ACTION ITEM A:
In the compliance talk transcript, in what year did the Economist Intelligence Unit release its report on organizational agility?
ACTION ITEM B:
Translate this sentence from the compliance talk transcript into Spanish: "In truth, a lot of the auditors are accountants."
ACTION ITEM C:
Continue the compliance talk transcript from the point where it stops.

Learn how to adopt lean and agile practices while dealing with defined processes, compliance, risk, and other concerns.
- What we find in most large organizations as we go in to provide guidance in this area is that the people who are actually doing the work really don't understand regulations and the people who are charged with responsibility of reporting for regulations and on security don't understand how people do the work. In truth, a lot of the auditors are accountants. They've never really worked on a project, they've never helped to develop a product.
And this causes a problem because oftentimes the general regulatory risk and compliance people are looked at as police imposing controls on the people who are doing the work that prevents them from actually doing it well. In 2009, the Economist Intelligence Unit released a report and it was call Organizational agility: how businesses can survive and thrive in turbulent times.
And one the main quotes coming out of this that I really liked to cite, "The main obstacles to improved business responsiveness "is slow decision-making, "conflicting departmental goals "conflicting priorities "and risk-adverse cultures with silo-based information." All the things that help an organization to grind to a halt. This is not being innovative. This is not being lean.
This is not helping the organization to move forward. But with regulatory compliance and security, you have to deal with it. We have what we call the wall of nos in our industry. This is when somebody wants to try a new idea, the legal people, the risk people, the security people stand up and shout, "No, you can't do that because." Now, it would be an everybody's advantage in an organization to understand exactly what the regulations and laws are that govern the operation of the organization.
It would also be helpful if all the people in risk and compliance understand exactly what it is the organization is trying to achieve and help the people who are actually doing the work find a balance between following the laws and reducing risk and actually moving the organization forward and delivering products and services at a pace that is expected by customers. So we've got to have collaboration and cooperation happening.
Now, to understand this whole area there's a few terms that you need to we need to get straight right off the bat. And the first one is audit. It is an independent assessment or an inspection or an examination based on actual standards that the auditors are using that will say within the defined scope of this audit, whether it be SOX, PCI, DSS or maybe there is HIPAA, any number of regulations.

Collection entries:

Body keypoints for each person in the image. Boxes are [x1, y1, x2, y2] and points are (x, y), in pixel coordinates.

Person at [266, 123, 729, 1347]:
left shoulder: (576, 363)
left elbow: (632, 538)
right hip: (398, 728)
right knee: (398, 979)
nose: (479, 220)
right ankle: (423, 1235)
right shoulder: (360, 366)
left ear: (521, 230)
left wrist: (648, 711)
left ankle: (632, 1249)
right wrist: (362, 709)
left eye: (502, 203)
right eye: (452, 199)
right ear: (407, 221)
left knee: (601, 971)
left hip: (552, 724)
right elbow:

RESULT A:
2009

RESULT B:
En realidad, muchos de los auditores son contadores.

RESULT C:
I worked on a airline once and a lot of regulations are around that industry itself. But it has a defined scope. And the auditors actually look at what's being done, look at the standards and make an assessment whether you're meeting those standards or not and then generate a report. And there may be consequences of actually not meeting those standards. Regardless, the goal of an audit is to reduce risk which also brings us to controls.
Controls are actually activities we do within an organization to reduce the overall risk. Again, a lot of the controls are manifested in the form of policies, processes, procedures, such as approvals, or maybe I need to generate a report on a regular basis. Again, why do we do this? Sometimes it's needed for compliance, you have to prove to auditors that we actually are doing what we're saying we're doing.
But more importantly I think for controls is to reduce the operational risk to the organization and achieve better outcome, which leads me to talk about risk, which is basically activities that I perform that may result in a negative outcome for the organization. Now, the problem with risk is every time I take a move to balance a risk or bring it to a level which I'm very comfortable with in one area, I inevitably increase risk in another area.
There is no possibility of totally eliminating risk and most people don't understand that. Many security people are well-known for that we have to get rid of all the risk. You can't. All you can do is say, "I am at a level where I can actually "be comfortable with the risk that I'm running "and operating with today." So when we think about risks and controls particularly, different conditions mean different rules.
If you're a very slow-paced organization, where you're not expected to change at all very quickly, your controls can be very restrictive becuase you don't care how long it takes. But if you're in a very fast-paced industry, where things are changing constantly, you need to have flexible controls which allow the people who are doing the work to make decisions on their own and move the organization forward at a pace that is expected by the customers.
So I talked about risk reduction, not elimination. And the funny thing, if we go back to the Economist Intelligence Unit report, this risk aversion of many large organization and the imposition of policies, processes, procedures and controls that are very restrictive is exactly what increases the risk in many today's organizations, those same organizations.
Today's biggest risk with the user technology particularly is that we built the wrong thing and we built it the wrong way. And many of the classic controls that are in place today actually push or nudges to build the wrong thing in the wrong way so we have to think different about controls. Okay, for an exercise, just to get you started, I want you to think about all the regulatory obligations your organization has.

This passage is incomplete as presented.